After writing this post, I also picked up this Dooney & Bourke vintage version, with a very different but still attractive buckle. Oddly, listed by the seller as a woman’s belt (I suppose 34 waist is uber-slim for many American women these days!) it is of course a men’s 34 and clearly stamped as such. I do love it when seller’s misdescribe things. Having said that it was not cheap, but I like the green and what I presume to be pink stripe. Like fashions in tartans and madras, the webbing on a surcingle often speaks of its vintage.

**(STOP PRESS : The O’Connells belts arrived in LA and my trusted proxy shipper Fred, has confirmed the buckles on these are the classic horseshoes. He also said the quality was amazing for Made in USA items at those prices. This time they’ll be brought over as hand luggage and handed over during a clothing conference at Quo Vadis, boring the wives to death no doubt)
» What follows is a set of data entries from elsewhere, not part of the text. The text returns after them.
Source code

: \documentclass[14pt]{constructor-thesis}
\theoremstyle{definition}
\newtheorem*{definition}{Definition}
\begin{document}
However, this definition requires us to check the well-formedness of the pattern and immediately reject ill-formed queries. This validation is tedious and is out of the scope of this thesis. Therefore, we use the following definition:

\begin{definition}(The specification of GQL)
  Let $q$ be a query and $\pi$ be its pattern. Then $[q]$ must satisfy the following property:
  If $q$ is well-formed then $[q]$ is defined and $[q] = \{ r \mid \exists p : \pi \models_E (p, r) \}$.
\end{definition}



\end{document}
Here are some photos of the surcingles from O’Connells. The striped one is stamped ‘O’Connells’ on the inside of the leather tab, and the other two have Leatherman tabs.
Am really pleased with all them and would definitely order more. It’s confirmed that they are the same as the ones available from Eliza B and that they can switch the buckles on the order form, to these traditional shaped ones.

O’Connells Surcingle Belts

O’Connells Surcingle Belts Buckles

O’Connells Surcingle Belts

Dick Van Dyke in Full Boom Ivy Mode 1967

Like most American movies Divorce American Style shows menswear that would have been woefully out of date and unfashionable by 1967.
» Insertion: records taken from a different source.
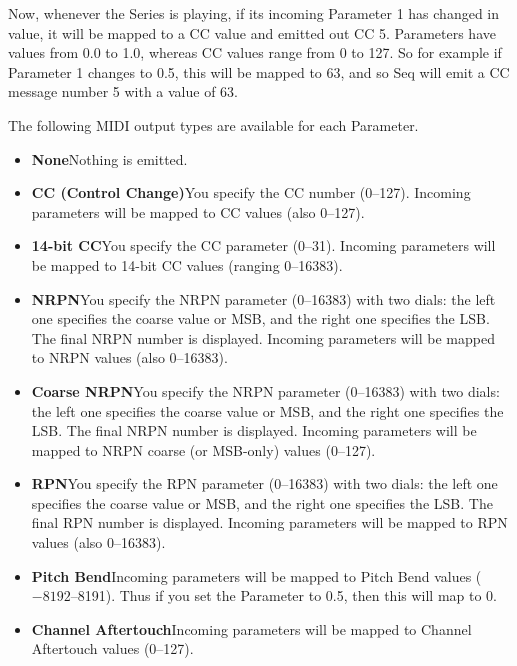 \documentclass[twoside,10pt]{article}
\begin{document}
Now, whenever the Series is playing, if its incoming Parameter 1 has changed in value, it will be mapped to a CC value and emitted out CC 5.  Parameters have values from 0.0 to 1.0, whereas CC values range from 0 to 127.  So for example if Parameter 1 changes to 0.5, this will be mapped to 63, and so Seq will emit a CC message number 5 with a value of 63.

The following MIDI output types are available for each Parameter.

\begin{itemize} 
\item {\bf None}\quad Nothing is emitted.
\item {\bf CC (Control Change)}\quad You specify the CC number (0--127).  Incoming parameters will be mapped to CC values (also 0--127).
\item {\bf 14-bit CC}\quad You specify the CC parameter (0--31).  Incoming parameters will be mapped to 14-bit CC values (ranging 0--16383).
\item {\bf NRPN}\quad You specify the NRPN parameter (0--16383) with two dials: the left one specifies the coarse value or MSB, and the right one specifies the LSB.  The final NRPN number is displayed.  Incoming parameters will be mapped to NRPN values (also 0--16383).
\item {\bf Coarse NRPN}\quad You specify the NRPN parameter (0--16383) with two dials: the left one specifies the coarse value or MSB, and the right one specifies the LSB.  The final NRPN number is displayed.  Incoming parameters will be mapped to NRPN coarse (or MSB-only) values (0--127).
\item {\bf RPN}\quad You specify the RPN parameter (0--16383) with two dials: the left one specifies the coarse value or MSB, and the right one specifies the LSB.  The final RPN number is displayed.  Incoming parameters will be mapped to RPN values (also 0--16383).
\item {\bf Pitch Bend}\quad Incoming parameters will be mapped to Pitch Bend values (\(-8192\)--8191).  Thus if you set the Parameter to 0.5, then this will map to 0.
\item {\bf Channel Aftertouch}\quad Incoming parameters will be mapped to Channel Aftertouch values (0--127).
\end{itemize}
\end{document}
But we don’t care do we? Any chance to see how Boom Years Ivy was worn in the flesh, rather than rely on dodgy retro recreationists (the like of which have turned modernist style into cartoon Mod style).

In a new occasional series (occasional because of time constraints and the fact that I have no discipline when it comes to blogging), here are some screen shots of Dick Van Dyke in the movie wearing a Baracuta G9, great slim chinos, an awning stripe popover shirt, surcingle belt and Clarks Desert Boots in tan suede.

Oh, and cult Ivyist Jason Robards Jr, one of the great ivy surprises in Hollywood & The Ivy Look, wearing rumpled chinos and Jack Purcell sneakers (he’s supposed to be poor now he’s a divorced American husband).

Not a great movie by any criteria but fun watching for the style of late 60s suburbia.

A Few Deadstock Shirts Just Arrived: Brooks Unlined Collar, Southwick Popover, Lion of Troy Raglan Popover

A few shirt arrivals in the last few days (like I needed any more shirts, but you know how it is!):

A vintage Lion of Troy popover raglan sleeve number, identical in every way to one that guest poster The Woolster found last year. Unfortunately, this one is too big for me even if I attempted to shrink it. Great shirt though, from the boom years of Ivy. Exactly the kind of shirt to be seen on Hollywood actors in the Hollywood and The Ivy Look book. Nearly 50 years languishing in a back room of a men’s store in Washington State!

Next up, a NOS Brooks Brothers classic blue OCBD with unlined collar and cuffs. It’s truly amazing that these are still knocking around from the 1990s at the South Carolina factory. This one has a tiny sewing defect on the cuff that a couple of stitches will remedy, but nothing to detract from these wonderful shirts. The modern US made Brooks still do feel bulletproof, but the collars are hot with a tie, and simply not so casually smart as the unlined version.

Then another oddity – a Southwick for Ships OCBD short sleeve popover made in the US factory for Japan of course. Ships and Beams being a top retailer of modern classics. This shirt features the slightly longer vintage Brooks style placket with four buttons. A lined collar but still a nice shirt and being Japanese proportions its equivalent to a modern BB slim fit. Hard to find any info on these online, aside from the few listings on Rakuten. Definitely Japan only.

Also on its way from Newton St is a nice Brooksgate OCBD in white. I don’t have too many white shirts but sometimes a crisp white with a nice collar roll is called for, and what better than Brooks Brothers’ original slim fit line from the 70s? Measurements are again similar to a modern Slim Fit.